Disorder marks a crackling return to the sensitive-thug persona with which Schoenaerts made his name in Bullhead and Rust and Bone. Hulkingly built, buzz-cut and stamped with stark tattoos, he cuts a more baleful figure than the average buffed-up leading man, which suits Winocour's purposes just fine: As Vincent, an Afghanistan veteran prone to volatile paranoid episodes, he's a hero who nonetheless seems capable of turning on his charges (and, by extension, the audience) at any given moment. Post-traumatic stress disorder has been a heavily worked character condition in recent cinema, but Schoenaerts enacts it with bracing spareness, his nerve ends prickling through even in benign domestic exchanges.

Writing for Empire, Kim Newman gave the film 4 out of 5 stars, writing that "Director-writer Alice Winocour’s simmering thriller/character study is like a Transporter film directed by Chantal Akerman, with superb work from Matthias Schoenaerts as a buttoned-down, paranoid ex-soldier who senses evil forces in every shadow…"

===Accolades===

| Award / Film Festival | Category | Recipients and nominees | Result |
|---|---|---|---|
| Cannes Film Festival | Prix Un Certain Regard | Alice Winocour | Nominated |
| AFI Fest | Special Jury Mention for Direction | Alice Winocour | Won |
| Lumière Awards | Best Music | Gesaffelstein | Nominated |

==Soundtrack==
Mike Lévy, better known as Gesaffelstein, produced a full-length musical score for this film.

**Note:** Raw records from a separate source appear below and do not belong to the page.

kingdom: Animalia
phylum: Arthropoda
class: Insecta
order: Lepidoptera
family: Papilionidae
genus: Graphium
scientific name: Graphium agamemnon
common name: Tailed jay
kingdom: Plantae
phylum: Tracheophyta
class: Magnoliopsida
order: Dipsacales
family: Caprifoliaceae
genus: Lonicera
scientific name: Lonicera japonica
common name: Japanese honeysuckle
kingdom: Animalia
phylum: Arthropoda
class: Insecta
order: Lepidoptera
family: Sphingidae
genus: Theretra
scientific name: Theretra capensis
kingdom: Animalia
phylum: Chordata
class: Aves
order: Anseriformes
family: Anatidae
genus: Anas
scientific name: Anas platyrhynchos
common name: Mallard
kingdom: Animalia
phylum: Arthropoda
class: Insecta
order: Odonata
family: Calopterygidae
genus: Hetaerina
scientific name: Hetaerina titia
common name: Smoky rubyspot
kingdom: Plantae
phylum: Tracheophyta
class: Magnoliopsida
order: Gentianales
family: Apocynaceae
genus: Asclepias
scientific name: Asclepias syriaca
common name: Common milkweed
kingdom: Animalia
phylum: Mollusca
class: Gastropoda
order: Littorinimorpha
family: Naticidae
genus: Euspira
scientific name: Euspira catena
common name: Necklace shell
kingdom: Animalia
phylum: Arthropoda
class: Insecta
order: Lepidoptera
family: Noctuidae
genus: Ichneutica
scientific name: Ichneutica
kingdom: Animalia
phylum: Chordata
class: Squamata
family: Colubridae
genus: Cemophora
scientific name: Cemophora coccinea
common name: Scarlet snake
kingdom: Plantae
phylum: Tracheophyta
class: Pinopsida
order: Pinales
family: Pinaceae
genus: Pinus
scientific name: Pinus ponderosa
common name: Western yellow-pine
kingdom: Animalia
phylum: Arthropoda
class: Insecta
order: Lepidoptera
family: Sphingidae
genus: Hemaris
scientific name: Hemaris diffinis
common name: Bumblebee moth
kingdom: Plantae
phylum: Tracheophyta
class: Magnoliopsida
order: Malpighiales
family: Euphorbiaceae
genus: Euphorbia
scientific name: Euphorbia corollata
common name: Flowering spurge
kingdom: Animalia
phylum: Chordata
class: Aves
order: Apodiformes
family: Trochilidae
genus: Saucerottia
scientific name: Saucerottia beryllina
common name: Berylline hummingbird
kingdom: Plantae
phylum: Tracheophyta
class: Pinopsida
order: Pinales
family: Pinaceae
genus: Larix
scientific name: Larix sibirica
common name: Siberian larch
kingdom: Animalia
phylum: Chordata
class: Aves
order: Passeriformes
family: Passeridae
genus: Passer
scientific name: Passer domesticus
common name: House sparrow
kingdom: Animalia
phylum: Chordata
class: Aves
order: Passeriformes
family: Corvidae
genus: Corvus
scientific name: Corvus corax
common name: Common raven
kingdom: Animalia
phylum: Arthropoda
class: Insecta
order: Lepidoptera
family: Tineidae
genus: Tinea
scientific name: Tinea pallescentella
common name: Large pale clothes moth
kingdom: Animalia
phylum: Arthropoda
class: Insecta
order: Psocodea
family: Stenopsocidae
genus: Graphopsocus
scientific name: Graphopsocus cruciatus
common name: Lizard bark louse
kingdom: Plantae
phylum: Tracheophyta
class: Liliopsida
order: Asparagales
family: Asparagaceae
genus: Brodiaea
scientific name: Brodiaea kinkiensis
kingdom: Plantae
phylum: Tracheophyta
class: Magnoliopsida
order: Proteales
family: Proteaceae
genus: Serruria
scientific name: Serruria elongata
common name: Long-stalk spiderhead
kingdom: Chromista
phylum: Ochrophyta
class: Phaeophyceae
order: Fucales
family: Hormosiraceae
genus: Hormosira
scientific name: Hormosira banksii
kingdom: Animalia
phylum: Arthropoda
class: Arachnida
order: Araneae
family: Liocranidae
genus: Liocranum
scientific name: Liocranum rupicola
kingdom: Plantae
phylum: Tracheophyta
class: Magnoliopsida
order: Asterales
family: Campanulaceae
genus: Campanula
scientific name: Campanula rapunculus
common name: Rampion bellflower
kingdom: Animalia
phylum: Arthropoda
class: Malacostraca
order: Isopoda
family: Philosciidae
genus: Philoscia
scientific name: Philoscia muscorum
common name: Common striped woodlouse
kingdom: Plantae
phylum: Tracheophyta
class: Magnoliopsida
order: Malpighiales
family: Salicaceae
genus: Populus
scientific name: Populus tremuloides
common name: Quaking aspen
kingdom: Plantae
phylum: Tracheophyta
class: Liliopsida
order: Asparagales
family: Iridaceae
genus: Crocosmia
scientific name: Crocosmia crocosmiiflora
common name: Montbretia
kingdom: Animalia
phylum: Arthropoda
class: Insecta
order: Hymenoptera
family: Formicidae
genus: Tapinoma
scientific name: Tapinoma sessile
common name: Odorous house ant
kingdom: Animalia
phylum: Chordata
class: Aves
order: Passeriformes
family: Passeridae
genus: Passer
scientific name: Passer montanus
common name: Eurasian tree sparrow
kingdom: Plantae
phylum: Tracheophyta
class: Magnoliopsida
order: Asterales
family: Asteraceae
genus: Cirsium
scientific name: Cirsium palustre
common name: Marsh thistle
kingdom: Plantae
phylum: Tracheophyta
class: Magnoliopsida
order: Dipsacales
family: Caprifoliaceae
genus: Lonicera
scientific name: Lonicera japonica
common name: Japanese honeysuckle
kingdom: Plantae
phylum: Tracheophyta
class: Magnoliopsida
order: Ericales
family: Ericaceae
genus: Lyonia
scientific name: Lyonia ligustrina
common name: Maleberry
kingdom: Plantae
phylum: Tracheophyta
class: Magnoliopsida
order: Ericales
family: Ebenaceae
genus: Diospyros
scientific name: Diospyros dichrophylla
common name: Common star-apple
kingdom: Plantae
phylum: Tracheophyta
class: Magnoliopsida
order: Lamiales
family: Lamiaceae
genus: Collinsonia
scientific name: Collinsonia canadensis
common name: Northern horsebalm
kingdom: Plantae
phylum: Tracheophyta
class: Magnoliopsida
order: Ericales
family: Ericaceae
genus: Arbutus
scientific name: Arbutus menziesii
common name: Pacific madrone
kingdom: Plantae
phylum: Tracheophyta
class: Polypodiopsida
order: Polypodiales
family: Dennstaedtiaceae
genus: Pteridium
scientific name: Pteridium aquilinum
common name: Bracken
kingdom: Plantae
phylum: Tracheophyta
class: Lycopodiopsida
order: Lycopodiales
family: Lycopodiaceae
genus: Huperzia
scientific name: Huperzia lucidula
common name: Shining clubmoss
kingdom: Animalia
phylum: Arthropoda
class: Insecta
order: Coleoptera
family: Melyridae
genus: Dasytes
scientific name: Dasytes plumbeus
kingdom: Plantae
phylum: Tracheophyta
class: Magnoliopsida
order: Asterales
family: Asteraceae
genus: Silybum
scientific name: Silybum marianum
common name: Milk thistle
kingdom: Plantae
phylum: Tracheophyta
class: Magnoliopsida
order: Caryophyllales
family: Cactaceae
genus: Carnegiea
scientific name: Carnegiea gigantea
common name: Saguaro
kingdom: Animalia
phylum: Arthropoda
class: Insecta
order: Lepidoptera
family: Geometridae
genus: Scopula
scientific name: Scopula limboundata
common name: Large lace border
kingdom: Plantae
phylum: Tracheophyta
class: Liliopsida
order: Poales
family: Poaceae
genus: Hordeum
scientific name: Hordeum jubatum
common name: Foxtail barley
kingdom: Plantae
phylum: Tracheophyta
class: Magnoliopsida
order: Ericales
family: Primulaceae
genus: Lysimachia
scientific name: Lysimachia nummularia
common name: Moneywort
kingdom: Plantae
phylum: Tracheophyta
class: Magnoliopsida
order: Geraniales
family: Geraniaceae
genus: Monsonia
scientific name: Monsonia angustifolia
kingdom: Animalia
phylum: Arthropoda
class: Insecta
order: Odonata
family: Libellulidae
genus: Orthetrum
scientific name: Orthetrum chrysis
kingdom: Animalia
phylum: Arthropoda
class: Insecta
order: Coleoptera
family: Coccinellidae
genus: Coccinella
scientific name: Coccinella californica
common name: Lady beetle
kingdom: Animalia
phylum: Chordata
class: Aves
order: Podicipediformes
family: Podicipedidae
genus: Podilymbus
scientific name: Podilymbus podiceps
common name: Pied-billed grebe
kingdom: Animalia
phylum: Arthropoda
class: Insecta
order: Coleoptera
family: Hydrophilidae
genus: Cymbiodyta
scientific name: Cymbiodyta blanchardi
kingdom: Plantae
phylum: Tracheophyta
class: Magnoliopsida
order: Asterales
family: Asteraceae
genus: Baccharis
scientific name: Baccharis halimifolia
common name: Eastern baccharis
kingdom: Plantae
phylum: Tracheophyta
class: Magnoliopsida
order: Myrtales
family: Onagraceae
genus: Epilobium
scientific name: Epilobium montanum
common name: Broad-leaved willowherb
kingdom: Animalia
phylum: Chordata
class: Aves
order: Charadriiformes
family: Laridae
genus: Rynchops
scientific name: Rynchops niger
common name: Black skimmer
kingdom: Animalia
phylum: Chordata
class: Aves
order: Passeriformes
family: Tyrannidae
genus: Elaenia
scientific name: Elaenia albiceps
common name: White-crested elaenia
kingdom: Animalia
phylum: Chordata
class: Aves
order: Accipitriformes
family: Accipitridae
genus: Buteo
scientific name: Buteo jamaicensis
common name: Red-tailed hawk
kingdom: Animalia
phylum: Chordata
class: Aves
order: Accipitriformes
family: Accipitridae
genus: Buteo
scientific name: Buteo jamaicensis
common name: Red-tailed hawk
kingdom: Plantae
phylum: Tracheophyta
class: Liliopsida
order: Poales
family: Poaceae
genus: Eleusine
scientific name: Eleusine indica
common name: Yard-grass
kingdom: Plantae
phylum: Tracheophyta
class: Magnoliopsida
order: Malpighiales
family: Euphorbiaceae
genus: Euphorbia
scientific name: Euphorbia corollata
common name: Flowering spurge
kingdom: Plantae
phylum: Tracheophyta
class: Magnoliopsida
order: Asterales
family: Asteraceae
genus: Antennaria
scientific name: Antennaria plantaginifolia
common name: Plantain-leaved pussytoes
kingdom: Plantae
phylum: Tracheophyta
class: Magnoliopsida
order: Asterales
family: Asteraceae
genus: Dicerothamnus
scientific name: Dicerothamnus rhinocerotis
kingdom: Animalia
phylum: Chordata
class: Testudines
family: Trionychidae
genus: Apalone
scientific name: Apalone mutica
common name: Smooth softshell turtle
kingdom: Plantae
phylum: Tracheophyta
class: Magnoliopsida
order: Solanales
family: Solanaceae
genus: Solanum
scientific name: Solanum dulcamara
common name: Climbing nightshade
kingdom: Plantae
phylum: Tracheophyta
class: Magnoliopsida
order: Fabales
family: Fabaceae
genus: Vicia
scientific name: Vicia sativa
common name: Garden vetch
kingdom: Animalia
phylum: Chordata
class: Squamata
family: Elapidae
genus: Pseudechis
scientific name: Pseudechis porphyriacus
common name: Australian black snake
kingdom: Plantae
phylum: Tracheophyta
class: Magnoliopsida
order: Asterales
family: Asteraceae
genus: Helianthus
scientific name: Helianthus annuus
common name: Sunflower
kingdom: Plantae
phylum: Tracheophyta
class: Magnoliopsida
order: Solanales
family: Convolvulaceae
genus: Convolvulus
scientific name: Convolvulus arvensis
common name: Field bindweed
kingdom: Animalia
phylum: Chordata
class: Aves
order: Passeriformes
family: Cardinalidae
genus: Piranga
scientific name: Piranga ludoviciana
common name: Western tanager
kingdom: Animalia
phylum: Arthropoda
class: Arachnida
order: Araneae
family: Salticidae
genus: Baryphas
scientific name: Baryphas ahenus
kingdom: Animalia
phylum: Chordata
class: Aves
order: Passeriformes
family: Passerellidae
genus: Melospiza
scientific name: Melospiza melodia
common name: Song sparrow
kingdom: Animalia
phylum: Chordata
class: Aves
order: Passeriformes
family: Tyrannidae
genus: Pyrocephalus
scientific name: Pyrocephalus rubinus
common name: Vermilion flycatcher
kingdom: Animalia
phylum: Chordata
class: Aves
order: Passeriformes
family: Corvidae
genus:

The soundtrack was released on 24 September 2015, as a limited release of 1,000 copies.

==Remake==
On 15 September 2016, Deadline reported that Taylor Sheridan had been hired by Sony Pictures and Escape Artists to script the American remake of Disorder. Escape Artists’ Todd Black, Jason Blumenthal, Steve Tisch and Tony Shaw were said to be producing the remake and David Beaubaire overseeing it for the studio. James Mangold was named as the director.